Bring together all lines from the listing below that contain the string "with".

#### [Exercise data]
• • • •

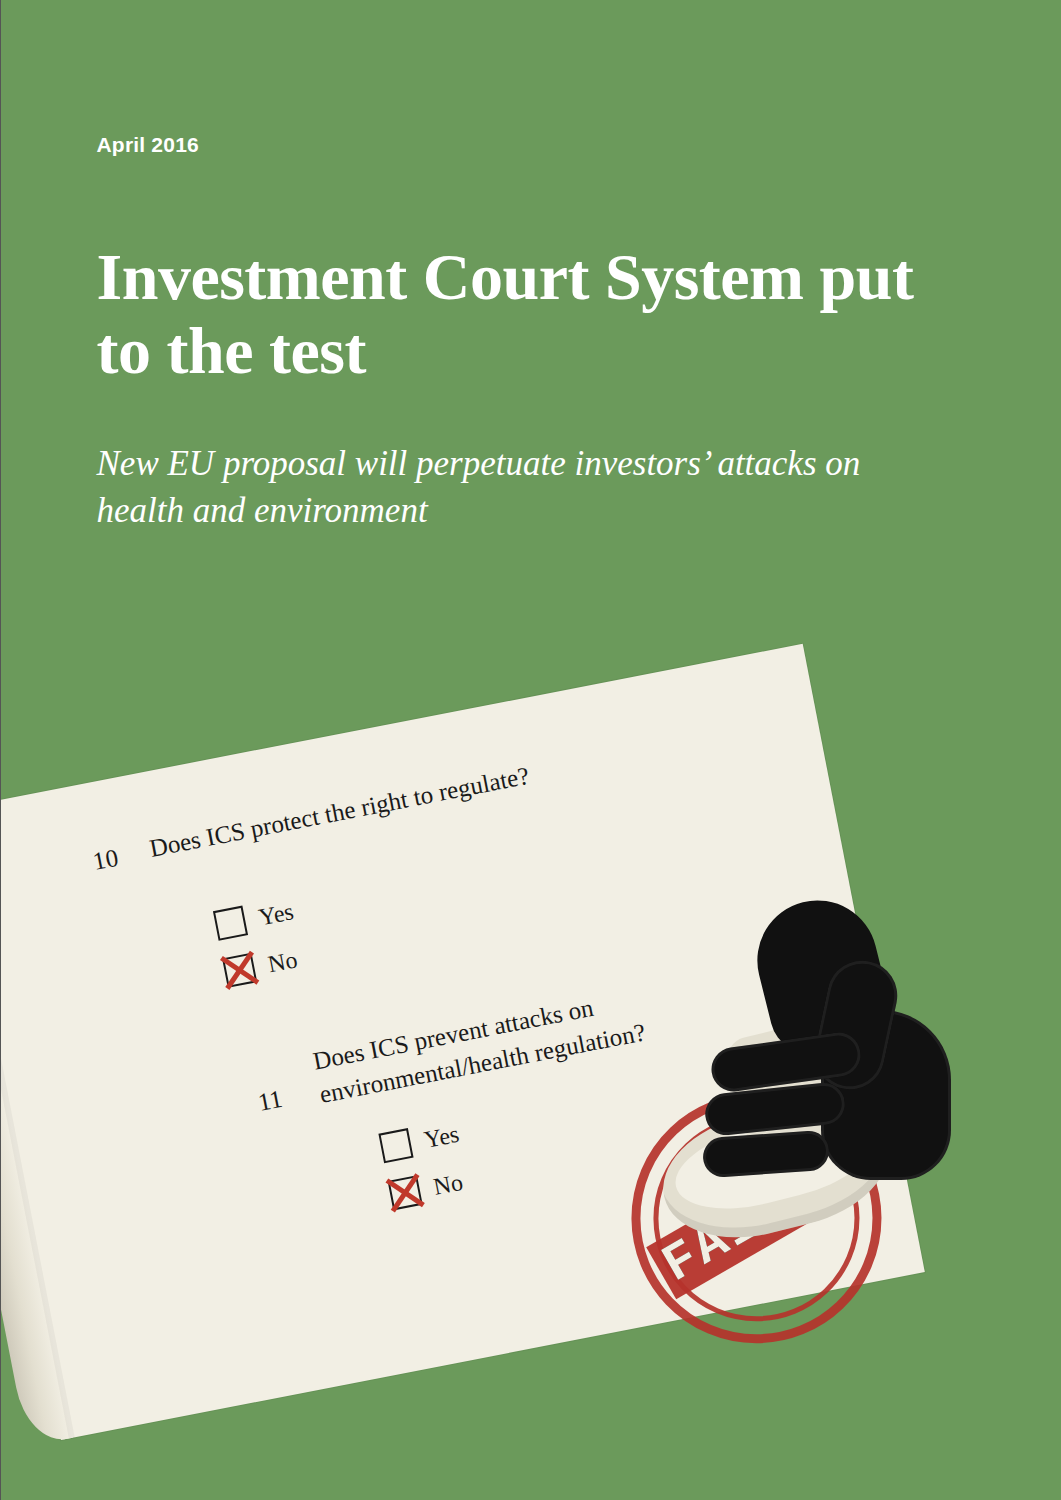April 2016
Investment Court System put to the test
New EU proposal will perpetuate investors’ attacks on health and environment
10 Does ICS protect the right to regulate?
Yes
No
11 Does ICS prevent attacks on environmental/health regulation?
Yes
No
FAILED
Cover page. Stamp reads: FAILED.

• • • •

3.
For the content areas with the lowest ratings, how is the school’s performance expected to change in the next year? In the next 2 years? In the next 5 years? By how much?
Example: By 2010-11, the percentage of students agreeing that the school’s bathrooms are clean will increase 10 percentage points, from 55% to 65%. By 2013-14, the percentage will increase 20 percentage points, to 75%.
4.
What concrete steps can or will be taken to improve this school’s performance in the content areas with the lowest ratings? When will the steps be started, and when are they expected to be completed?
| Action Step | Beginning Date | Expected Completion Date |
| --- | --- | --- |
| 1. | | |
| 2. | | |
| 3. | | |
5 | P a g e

• • • •

#### [Task solution]
For the content areas with the lowest ratings, how is the school’s performance expected to change in the next year? In the next 2 years? In the next 5 years? By how much?
What concrete steps can or will be taken to improve this school’s performance in the content areas with the lowest ratings? When will the steps be started, and when are they expected to be completed?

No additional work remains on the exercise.